S: This is going to sound TERRIBLE, but I often forget what we’ve written about previously by the time the next issue rolls around, though we do often call back to previous issues when topics recur later. I think my favorites have been our historic preservation-nostalgia issue and the one where I talked about accents & class at length.
M: I love both of those issues, too! And I’d add our early issue on hygge (those cultural recommendations are still some of my favorites!), and the Ask Two Bossy Dames issue where we gave advice to a girl who was struggling to find her own personal style after leaving a religious, conservative household.
S: The one on hygge was so central to our #brand formation (she said barfing into her own mouth, but it's true!) -- people really associate us with that concept now. When the BBC wrote about it a couple weeks ago, so many people sent us the link. It was like the indie band we’d been into for years got featured in an iTunes ad.
K: Where did the idea of live-tweeting movies come from, and how has it been working for you? Are there upcoming live-tweet events and CAN ONE OF THEM PLEASE BE HIS GIRL FRIDAY PLEASE IT’S ON NETFLIX I CHECKED.
S: I love live-tweeting live events like The Oscars, and live-tweeting a beloved movie feels like a natural extension of the groovy, erudite & funny slumber party aesthetic we’ve cultivated. I also really enjoy following @BlackGirlNerds on Twitter, and Jamie Broadnax, who runs that account, is so good at organizing almost-daily live-tweets of TV shows & movies. It just seemed like a good fit for us & our internet chums.
M: We came up with the idea to go forward with it ourselves really organically. I think we both posted separately, with obvious joy, about Moonstruck coming to Netflix. And we were like HEY! We can take our shared, personal delight about this and make it into an event. And we are definitely open to live-tweeting His Girl Fridayat some point.
S: And our next event, mentioned at the opening of this email, will be live-tweeting Lin-Manuel Miranda's masterpiece Hamilton: Act I at 8 PM on Sunday the 18th and Act II at 8 PM on Monday the 19th.
K: I mean, you don’t HAVE to, but I’m just saying that my first time watching that movie was with Dame M., and I know what awesomeness would be in store.
M: Worth noting-- I was also there the first time you watched Charade. I am a 6-trick pony at best.
K: Which is twee-er: a French bulldog wearing a sweater, or a sweater covered in tiny knitted French bulldogs?

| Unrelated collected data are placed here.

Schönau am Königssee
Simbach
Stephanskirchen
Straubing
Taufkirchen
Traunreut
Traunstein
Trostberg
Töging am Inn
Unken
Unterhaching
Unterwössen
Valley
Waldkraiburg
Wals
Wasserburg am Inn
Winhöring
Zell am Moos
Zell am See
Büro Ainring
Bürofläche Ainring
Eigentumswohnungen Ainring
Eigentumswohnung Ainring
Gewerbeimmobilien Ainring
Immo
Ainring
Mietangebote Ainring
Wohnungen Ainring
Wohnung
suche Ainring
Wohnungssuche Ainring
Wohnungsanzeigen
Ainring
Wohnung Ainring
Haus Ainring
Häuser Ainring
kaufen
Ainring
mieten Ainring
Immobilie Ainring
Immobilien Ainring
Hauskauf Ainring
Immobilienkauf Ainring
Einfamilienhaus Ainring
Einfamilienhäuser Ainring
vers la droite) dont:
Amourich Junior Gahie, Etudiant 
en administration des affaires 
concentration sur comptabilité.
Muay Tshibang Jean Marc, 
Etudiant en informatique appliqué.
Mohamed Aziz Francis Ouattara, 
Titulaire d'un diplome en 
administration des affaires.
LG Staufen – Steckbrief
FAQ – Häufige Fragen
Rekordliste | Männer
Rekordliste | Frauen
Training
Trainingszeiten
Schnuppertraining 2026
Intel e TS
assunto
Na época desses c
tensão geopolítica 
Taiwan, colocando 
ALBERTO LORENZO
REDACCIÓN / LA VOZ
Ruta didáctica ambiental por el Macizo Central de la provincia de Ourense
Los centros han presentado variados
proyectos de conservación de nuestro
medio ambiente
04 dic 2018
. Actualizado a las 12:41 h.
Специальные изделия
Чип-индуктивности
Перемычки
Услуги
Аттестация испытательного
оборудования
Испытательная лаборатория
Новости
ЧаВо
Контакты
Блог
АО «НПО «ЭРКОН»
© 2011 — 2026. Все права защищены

M: Well, this question really depends on what kind of sweater the French bulldog is wearing! Like, if it’s just a plain fleece jacket -- eh. Only so twee.
S: But! A French bulldog wearing a sweater covered in tiny knitted French bulldogs: that would be PEAK TWEE.
K: What does the future hold? What are you looking forward to? I get this lovely GIFt in my inbox every week and I want to, like, make sure that will keep happening.
M&S: We have something that we’re working on and will be announcing shortly that will address this very question. But it’s not quite ready yet -- so keep your eyes open and your ears perked up, Dames Nation!
Two Bossy Dames celebrate good times, come on!